══ Kutipan Pilihan

Wednesday, February 15, 2012

(15) Kehendak-Nya untuk Datang? atau Kita yang Mengundang?


Bebarapa malam ini saya menjadi Noctrunal, tak bisa terpejam di malam hari. perasaan selalu gelisah sampai waktu sahur tiba. Daripada waktu terbuang sia-sia, biasanya saya gunakan waktu untuk selsaikan beberapa pekerjaan; mengutak-atik lagi tugas-tugas saya yang entah akan selesai kapan? menulis-nulis lepas, atau merenungkan hidup sampai pukul tiga pagi, barulah kemudian saya mencari santap sahur. Beberapa hari lalu saya berjalan sendirian di jalanan besar Jakarta, sambil menunggu jika Tuhan ingin bicara dengan saya.

Ya benar, menanti Tuhan bicara...karena jika saya sedang sendiri, Tuhan biasanya datang tiba-tiba dengan memberikan getaran-getaran kerinduan...tiba-tiba hati tergugah, tiba-tiba diri menangis, tiba-tiba jiwa merasa hangat, tiba-tiba saya menjadi sangat bahagia. Tetapi pagi itu, Tuhan serasa enggan menyapa saya...kosong-kosong saja...pikiran saya justru kemana-mana. Saya, sama sekali tak bisa memegang kendali 'dzikir' saya...kata orang jawa, fikiran saya 'ngglambyar', entah terbang kemana-mana.  

Perasaan yang saya rasa mungkin seperti yang ada dalam cerita Nabi Muhammad kala beliau cemas menanti datangnya wahyu. Karena sudah terbiasa Tuhan datang, tiba-tiaba kunjungan-Nya berhenti. Beliau menjadi resah...berhari-hari, berminggu-minggu, bulan-bulan hingga hampir putus asa...Nabi pun bahkan mulai ragu, apakah benar yang beliau alami kemarin-kemarin adalah sebuah 'perjumpaan' dengan Tuhan...? Diceritakan, bahwa pada saat Nabi sudah lelah dan hampir sampai pada titik yang paling tepi dari jurang keputus asaan itu, tiba-tiba Tuhan datang lagi, seraya berfirman "Tuhan Mu tidak meninggalkan Mu' (Q.S:al-Dhuha) 

Itu cerita tentang pewahyuan Muhammad pada saat keterputusan wahyu (fatrah). Jelas, pagi itu saya tidak menanti datangnya 'wahyu', karena saya bukanlah seorang  Nabi. Tetapi saya saat itu memang sedang menanti momen-momen yang sebenarnya mirip; yaitu momen yang seharusnya tak bisa disangka-sangka itu, the Unexpected. Sayangnya, 'dzikir' saya waktu itu gagal, walau dengan segenap hati saya undang, nampaknya Tuhan tak datang dan hati saya tetap saja tak tenang....

════
══ Cuplikan Data

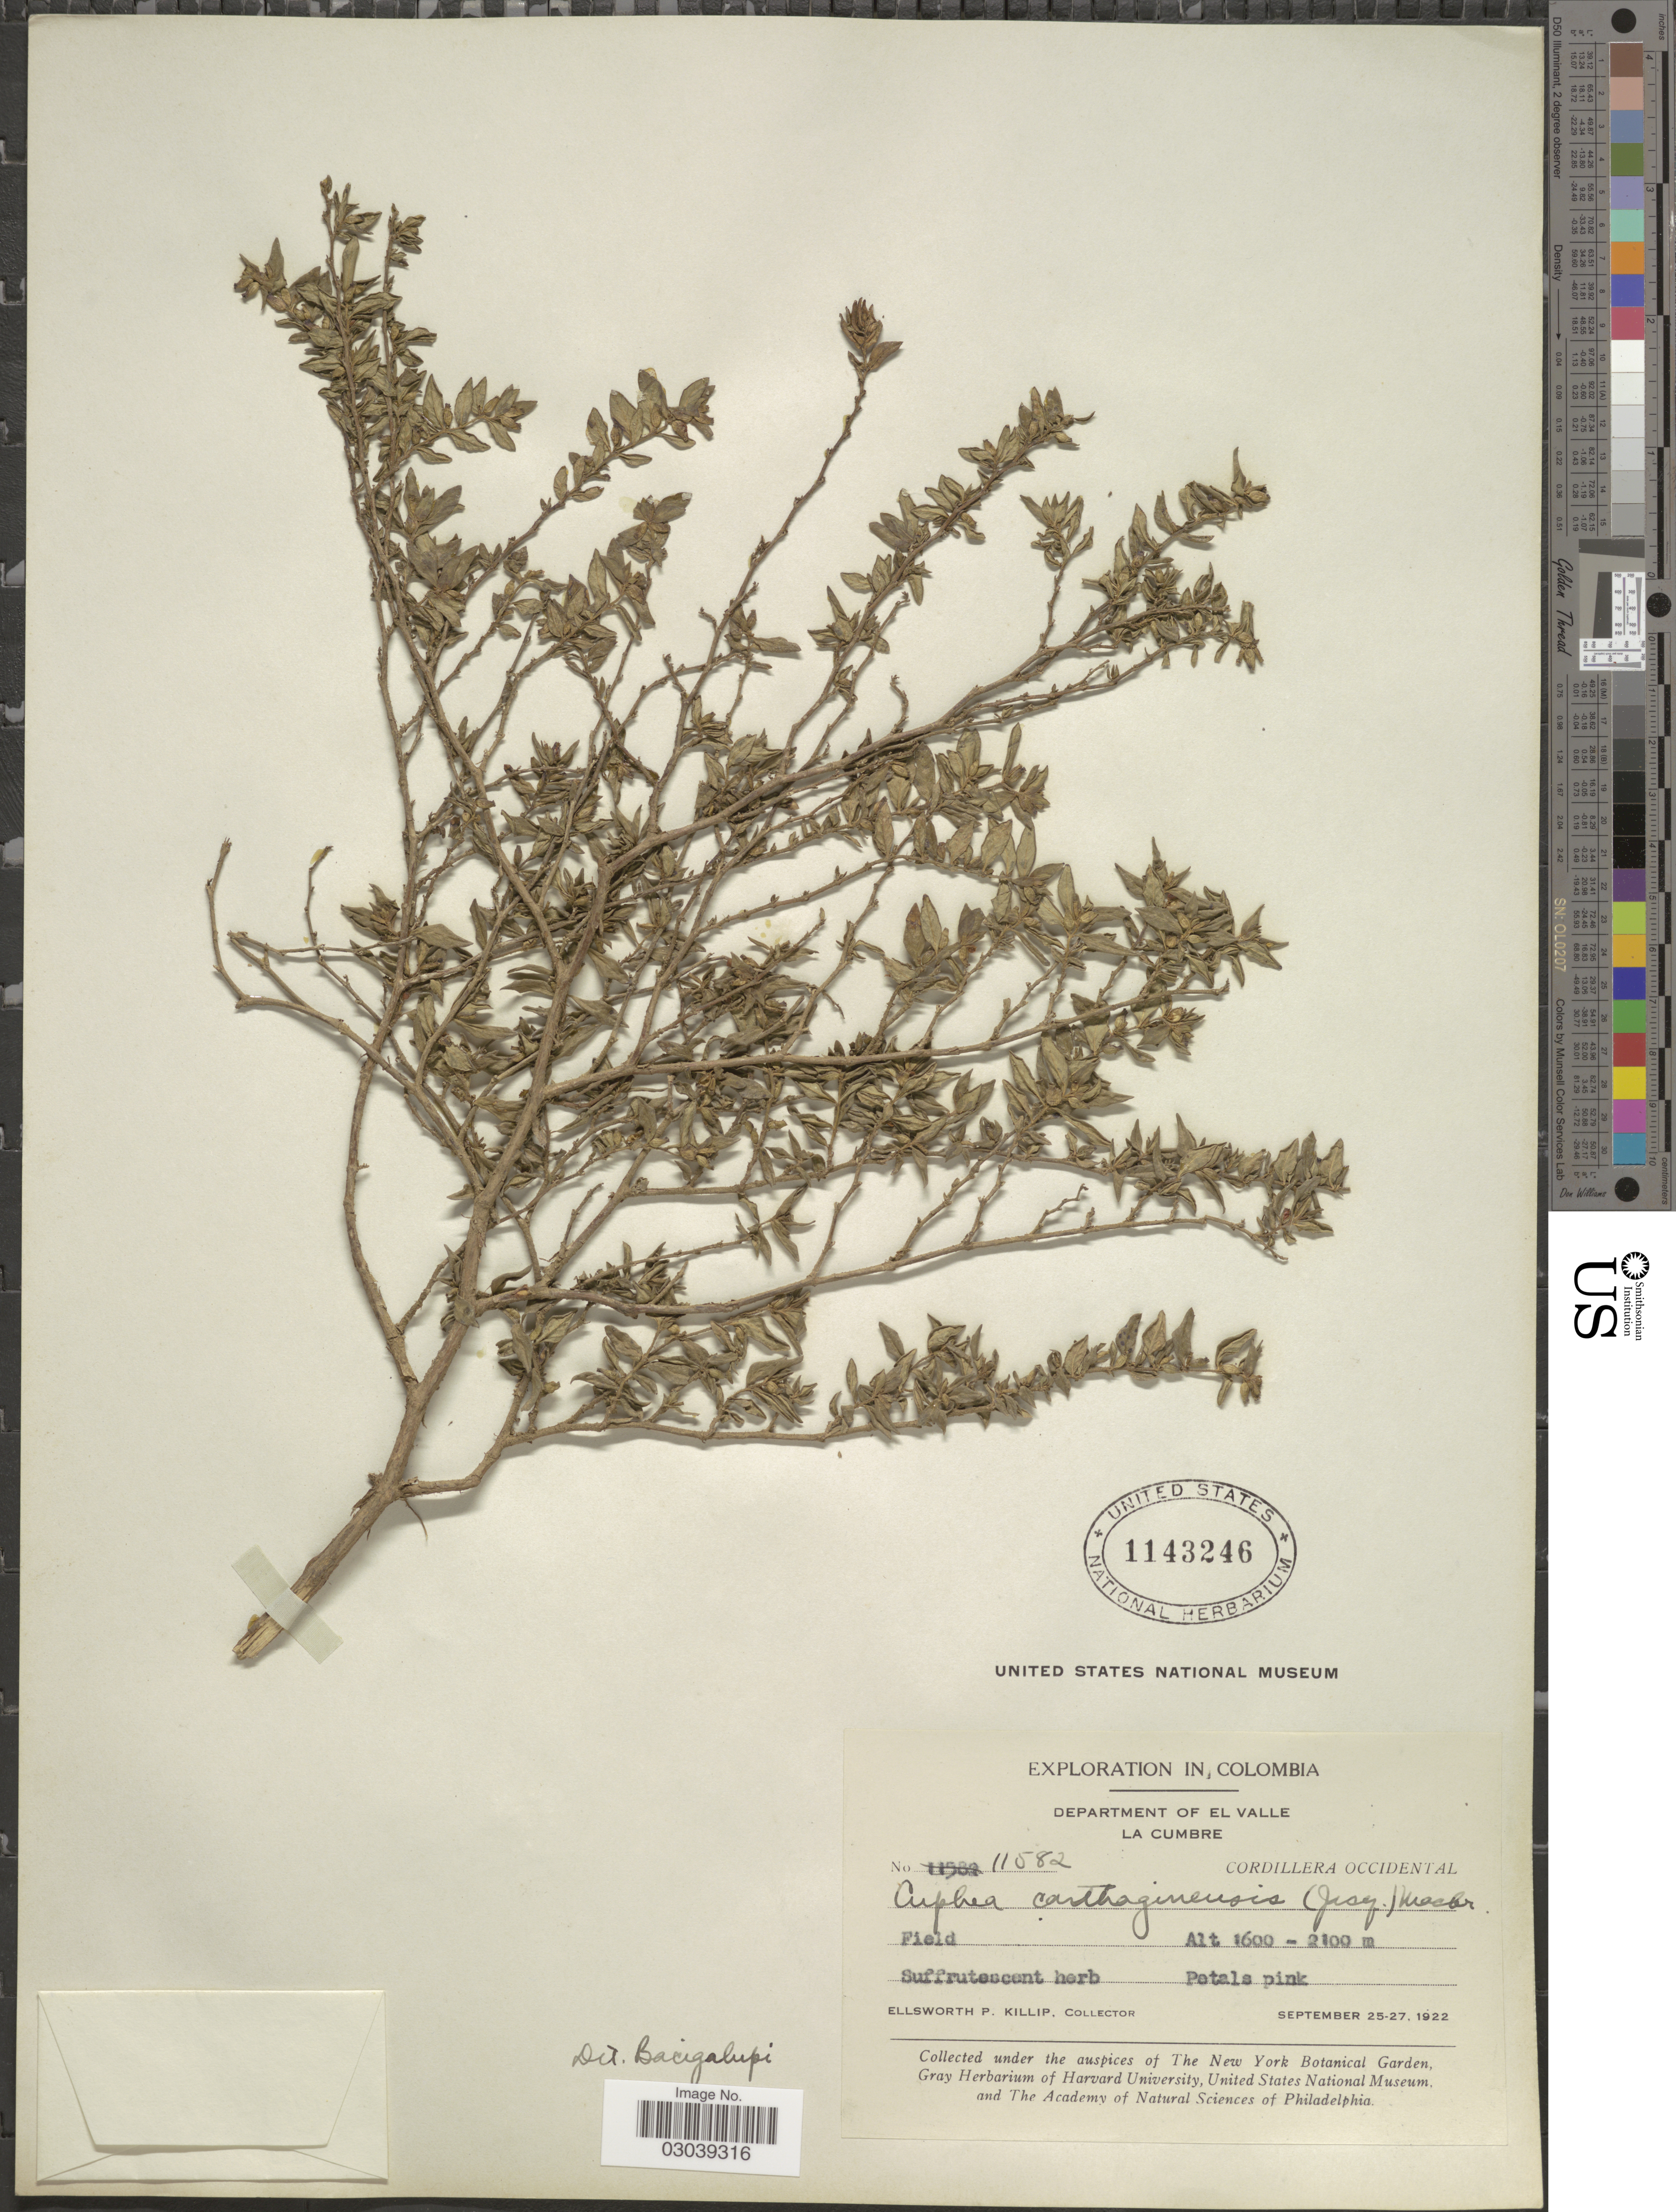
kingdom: Plantae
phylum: Tracheophyta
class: Magnoliopsida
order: Myrtales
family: Lythraceae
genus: Cuphea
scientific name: Cuphea carthagenensis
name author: (Jacq.) J.F. Macbr.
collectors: E. P. Killip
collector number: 11582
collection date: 1922-09-25/1922-09-27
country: Colombia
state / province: Valle del Cauca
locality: Department of El Valle. La Cumbre. Cordillera Occidental.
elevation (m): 1600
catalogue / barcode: US 1143246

════

**Tugas Latihan:** Salin kata demi kata bagian kutipan pilihan di atas yang dibuka dengan kata-kata berisi "Ya benar, menanti" dan ditutup dengan "entah terbang kemana-mana.".

**Hasil Latihan:**
Ya benar, menanti Tuhan bicara...karena jika saya sedang sendiri, Tuhan biasanya datang tiba-tiba dengan memberikan getaran-getaran kerinduan...tiba-tiba hati tergugah, tiba-tiba diri menangis, tiba-tiba jiwa merasa hangat, tiba-tiba saya menjadi sangat bahagia. Tetapi pagi itu, Tuhan serasa enggan menyapa saya...kosong-kosong saja...pikiran saya justru kemana-mana. Saya, sama sekali tak bisa memegang kendali 'dzikir' saya...kata orang jawa, fikiran saya 'ngglambyar', entah terbang kemana-mana.